| 文本摘录 |
__________________________________________________
计算机工程与应用 ›› 2007, Vol. 43 ›› Issue (27): 193-195.

• 工程与应用 • 上一篇    下一篇

基于PSO算法的微生物间歇发酵动力学参数辨识

宫召华   

  1. 山东工商学院 数学及信息科学学院,山东 烟台 264005
  • 收稿日期:1900-01-01 修回日期:1900-01-01 出版日期:2007-09-21 发布日期:2007-09-21
  • 通讯作者: 宫召华

Parameter identification of dynamical system for microorganism in batch fermentation based on PSO algorithm

GONG Zhao-hua   

  1. Department of Mathematics and Information Science,Shandong Institude of Business and Technology,Yantai,Shandong 264005,China
  • Received:1900-01-01 Revised:1900-01-01 Online:2007-09-21 Published:2007-09-21
  • Contact: GONG Zhao-hua

摘要: 主要根据微生物间歇培养过程的特征、动态行为及实验数据,建立了能够更好反映间歇发酵过程的简化的多阶段参数辨识模型,然后证明了该模型中最优参数的存在性;最后结合模型特点构造了一种改进的粒子群优化(PSO)算法求得最优参数,并利用所得的参数进行过程仿真。结果表明该模型和算法大大减少了实验数据和计算数值之间的误差,能够更好地模拟微生物间歇发酵过程。
__________________________________________________
| 数据摘录 |
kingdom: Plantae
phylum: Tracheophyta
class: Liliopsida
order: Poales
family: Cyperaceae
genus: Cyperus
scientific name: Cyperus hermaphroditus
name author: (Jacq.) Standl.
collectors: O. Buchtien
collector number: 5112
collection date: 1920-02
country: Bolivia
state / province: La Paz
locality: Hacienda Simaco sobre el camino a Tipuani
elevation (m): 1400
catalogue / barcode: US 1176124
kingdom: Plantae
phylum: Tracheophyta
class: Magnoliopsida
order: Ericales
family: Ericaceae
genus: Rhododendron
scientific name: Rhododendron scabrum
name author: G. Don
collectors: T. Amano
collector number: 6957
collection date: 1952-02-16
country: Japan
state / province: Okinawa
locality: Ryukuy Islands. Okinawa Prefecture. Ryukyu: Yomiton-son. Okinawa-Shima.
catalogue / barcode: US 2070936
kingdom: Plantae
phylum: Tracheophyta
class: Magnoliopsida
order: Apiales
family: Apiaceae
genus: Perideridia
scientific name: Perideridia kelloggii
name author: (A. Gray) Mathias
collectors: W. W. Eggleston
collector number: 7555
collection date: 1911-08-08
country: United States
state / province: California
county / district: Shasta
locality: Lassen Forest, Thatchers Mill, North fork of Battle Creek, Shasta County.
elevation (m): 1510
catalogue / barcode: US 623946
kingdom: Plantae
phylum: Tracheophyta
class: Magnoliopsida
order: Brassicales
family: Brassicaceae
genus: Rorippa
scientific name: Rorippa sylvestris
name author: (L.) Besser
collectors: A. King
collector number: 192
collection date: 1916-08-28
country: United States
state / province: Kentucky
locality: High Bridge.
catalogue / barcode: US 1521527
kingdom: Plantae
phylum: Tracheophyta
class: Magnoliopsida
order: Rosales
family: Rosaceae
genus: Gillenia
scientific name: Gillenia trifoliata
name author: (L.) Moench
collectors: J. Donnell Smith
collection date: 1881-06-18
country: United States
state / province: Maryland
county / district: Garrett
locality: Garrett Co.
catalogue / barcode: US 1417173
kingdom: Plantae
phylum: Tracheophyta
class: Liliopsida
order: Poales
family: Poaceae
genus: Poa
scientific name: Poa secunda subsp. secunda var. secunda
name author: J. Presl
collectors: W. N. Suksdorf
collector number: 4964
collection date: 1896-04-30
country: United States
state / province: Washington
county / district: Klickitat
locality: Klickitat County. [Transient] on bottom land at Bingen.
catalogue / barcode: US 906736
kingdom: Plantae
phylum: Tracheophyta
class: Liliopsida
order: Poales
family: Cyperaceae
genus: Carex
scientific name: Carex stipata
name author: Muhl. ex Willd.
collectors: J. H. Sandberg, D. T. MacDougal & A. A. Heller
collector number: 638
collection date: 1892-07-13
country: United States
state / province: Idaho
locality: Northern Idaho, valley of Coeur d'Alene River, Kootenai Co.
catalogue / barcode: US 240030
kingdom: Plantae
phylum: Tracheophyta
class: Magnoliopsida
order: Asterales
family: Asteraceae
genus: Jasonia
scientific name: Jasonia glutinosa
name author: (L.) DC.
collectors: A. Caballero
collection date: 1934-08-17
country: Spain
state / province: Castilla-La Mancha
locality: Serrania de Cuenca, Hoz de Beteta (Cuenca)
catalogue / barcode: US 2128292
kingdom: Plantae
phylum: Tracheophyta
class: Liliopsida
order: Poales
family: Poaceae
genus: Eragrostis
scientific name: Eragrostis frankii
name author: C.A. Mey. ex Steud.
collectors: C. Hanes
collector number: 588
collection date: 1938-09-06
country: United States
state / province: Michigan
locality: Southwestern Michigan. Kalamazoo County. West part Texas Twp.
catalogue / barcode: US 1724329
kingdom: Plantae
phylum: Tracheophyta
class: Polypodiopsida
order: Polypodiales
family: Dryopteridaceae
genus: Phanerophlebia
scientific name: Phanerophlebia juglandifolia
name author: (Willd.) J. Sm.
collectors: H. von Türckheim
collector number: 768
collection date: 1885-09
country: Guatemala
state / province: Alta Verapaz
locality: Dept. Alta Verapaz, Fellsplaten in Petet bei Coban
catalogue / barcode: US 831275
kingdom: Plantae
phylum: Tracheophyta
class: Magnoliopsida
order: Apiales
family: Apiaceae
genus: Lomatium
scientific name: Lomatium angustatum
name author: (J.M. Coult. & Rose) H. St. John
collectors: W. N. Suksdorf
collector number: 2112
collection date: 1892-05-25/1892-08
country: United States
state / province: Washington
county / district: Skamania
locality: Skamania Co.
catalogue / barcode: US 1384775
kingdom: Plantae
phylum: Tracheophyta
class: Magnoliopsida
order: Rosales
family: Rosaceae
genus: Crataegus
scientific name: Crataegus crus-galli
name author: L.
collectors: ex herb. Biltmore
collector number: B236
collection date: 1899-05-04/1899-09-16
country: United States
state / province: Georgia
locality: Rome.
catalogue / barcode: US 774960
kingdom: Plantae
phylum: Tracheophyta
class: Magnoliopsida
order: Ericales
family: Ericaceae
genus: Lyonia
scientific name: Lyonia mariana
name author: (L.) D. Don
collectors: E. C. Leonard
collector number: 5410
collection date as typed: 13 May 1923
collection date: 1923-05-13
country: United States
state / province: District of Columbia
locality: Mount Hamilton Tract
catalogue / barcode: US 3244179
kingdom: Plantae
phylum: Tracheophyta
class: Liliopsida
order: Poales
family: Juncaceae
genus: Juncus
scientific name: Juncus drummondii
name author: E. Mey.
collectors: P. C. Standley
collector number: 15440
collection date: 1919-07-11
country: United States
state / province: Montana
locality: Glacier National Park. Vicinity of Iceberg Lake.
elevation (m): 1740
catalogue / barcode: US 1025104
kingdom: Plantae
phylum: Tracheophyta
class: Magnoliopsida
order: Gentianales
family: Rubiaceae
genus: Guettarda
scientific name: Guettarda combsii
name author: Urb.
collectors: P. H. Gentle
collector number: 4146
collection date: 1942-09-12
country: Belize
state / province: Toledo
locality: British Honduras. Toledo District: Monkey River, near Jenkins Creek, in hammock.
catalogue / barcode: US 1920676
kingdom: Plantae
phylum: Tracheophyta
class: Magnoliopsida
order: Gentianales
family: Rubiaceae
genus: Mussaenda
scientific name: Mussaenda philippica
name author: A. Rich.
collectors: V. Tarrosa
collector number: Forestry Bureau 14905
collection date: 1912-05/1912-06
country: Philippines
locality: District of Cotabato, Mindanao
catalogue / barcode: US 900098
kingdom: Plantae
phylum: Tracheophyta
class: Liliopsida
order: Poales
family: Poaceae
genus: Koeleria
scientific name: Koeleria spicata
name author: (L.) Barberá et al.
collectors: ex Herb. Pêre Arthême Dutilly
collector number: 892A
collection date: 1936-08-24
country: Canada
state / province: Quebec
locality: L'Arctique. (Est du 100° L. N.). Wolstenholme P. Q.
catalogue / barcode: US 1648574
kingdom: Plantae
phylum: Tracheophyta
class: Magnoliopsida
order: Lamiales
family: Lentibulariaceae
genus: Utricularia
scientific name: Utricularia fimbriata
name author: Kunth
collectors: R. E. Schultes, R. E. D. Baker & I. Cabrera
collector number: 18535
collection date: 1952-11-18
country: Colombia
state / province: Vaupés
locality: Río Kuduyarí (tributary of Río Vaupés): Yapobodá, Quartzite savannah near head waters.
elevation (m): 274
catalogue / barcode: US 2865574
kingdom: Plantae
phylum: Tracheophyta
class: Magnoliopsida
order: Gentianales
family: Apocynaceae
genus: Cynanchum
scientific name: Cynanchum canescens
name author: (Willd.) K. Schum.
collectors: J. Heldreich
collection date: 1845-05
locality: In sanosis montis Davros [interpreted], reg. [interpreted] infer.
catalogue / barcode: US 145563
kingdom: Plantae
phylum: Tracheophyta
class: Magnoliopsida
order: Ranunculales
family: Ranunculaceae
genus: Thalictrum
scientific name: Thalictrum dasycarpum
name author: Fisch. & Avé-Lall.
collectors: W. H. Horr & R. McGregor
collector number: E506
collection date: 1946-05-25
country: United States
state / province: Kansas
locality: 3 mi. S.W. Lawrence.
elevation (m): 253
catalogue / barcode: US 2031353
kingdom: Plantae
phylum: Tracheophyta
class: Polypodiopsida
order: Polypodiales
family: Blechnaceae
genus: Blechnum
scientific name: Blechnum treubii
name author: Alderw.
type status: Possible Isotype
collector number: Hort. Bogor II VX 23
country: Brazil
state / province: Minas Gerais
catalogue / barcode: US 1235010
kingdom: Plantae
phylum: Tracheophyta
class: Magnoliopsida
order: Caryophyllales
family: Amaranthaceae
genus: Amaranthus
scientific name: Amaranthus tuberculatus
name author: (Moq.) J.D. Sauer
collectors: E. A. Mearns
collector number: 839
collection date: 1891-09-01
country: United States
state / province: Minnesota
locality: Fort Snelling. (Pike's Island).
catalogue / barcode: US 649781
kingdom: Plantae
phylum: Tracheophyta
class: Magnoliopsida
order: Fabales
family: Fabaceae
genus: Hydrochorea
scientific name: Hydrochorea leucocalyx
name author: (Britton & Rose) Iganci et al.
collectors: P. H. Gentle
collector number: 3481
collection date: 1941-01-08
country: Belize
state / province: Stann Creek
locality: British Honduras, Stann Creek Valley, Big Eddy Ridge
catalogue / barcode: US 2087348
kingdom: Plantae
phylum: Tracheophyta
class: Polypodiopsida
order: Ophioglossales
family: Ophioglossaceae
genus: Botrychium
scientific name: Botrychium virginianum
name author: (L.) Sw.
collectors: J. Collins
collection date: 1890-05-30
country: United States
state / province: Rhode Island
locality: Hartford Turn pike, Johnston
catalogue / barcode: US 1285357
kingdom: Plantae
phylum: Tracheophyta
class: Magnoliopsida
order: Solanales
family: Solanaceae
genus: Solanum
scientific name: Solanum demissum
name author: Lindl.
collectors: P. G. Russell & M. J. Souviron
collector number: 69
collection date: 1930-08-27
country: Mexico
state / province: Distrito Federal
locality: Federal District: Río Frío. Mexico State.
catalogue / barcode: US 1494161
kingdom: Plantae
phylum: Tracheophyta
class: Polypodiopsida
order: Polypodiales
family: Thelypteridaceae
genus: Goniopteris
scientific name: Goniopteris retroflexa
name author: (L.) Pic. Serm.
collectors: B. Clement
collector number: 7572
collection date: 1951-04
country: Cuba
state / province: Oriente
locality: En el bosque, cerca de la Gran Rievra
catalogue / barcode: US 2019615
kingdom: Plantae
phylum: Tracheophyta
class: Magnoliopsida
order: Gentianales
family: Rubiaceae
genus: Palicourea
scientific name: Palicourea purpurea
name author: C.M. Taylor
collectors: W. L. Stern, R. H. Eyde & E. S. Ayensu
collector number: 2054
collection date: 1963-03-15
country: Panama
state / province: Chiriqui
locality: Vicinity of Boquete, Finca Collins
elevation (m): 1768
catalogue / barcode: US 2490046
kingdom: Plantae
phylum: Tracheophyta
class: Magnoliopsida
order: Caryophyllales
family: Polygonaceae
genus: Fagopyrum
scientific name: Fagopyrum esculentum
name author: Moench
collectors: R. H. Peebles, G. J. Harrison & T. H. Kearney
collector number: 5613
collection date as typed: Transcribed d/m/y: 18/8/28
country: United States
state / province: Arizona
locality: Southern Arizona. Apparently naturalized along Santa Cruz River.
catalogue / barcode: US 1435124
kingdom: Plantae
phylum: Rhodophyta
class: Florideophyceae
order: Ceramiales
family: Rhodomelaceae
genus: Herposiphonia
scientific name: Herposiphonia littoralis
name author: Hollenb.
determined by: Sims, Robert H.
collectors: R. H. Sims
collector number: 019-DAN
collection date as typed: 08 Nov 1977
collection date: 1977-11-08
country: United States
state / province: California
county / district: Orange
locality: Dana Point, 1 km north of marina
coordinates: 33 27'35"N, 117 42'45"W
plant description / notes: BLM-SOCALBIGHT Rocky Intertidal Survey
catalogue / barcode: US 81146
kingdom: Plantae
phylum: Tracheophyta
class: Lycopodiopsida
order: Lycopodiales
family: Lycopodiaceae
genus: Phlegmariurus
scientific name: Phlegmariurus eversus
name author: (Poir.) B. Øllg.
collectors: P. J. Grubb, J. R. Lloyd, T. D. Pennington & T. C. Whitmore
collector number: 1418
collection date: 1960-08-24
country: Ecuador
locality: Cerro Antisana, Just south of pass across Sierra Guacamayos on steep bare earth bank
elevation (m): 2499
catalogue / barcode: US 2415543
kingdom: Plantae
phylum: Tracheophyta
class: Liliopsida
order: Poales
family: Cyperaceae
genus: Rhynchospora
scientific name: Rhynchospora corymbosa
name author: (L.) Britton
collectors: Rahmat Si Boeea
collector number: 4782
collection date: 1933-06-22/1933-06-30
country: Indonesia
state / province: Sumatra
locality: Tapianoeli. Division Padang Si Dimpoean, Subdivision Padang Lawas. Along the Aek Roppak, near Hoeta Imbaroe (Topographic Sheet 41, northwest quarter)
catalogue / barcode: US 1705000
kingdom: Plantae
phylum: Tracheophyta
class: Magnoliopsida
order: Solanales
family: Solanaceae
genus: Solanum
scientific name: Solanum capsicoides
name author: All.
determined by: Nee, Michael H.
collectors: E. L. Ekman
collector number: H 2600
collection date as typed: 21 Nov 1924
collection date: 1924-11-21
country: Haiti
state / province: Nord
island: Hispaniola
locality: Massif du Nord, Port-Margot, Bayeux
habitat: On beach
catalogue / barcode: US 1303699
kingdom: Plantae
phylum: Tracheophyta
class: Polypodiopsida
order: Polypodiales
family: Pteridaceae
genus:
__________________________________________________
| 任务 1 |
在关于微生物间歇发酵参数辨识的文本里,作者用什么算法求最优参数?
| 任务 2 |
接着关于微生物间歇发酵参数辨识的文本的最后一句续写下去。

| 任务结果 1 |
一种改进的粒子群优化(PSO)算法。

| 任务结果 2 |
关键词: 动力系统, 间歇发酵, 参数辨识, 粒子群优化算法, 3-丙二醇

Abstract: In this paper,a simplified two-stage parameter identification model is constructed in the process of bio-dissimilation of glycerol to 1,3-propanediol(1,3-PD) based on the characteristics and experimental data of the batch fermentation.Subsequently,we briefly discuss the identifiability of the parameters.Finally,in order to find the optimal parameters of the identification model,an improved PSO algorithm is constructed.Numerical results of simulations show that the model and algorithm reduce greatly the error between the experimental data and computational values,and they can simulate the process of batch fermentation better.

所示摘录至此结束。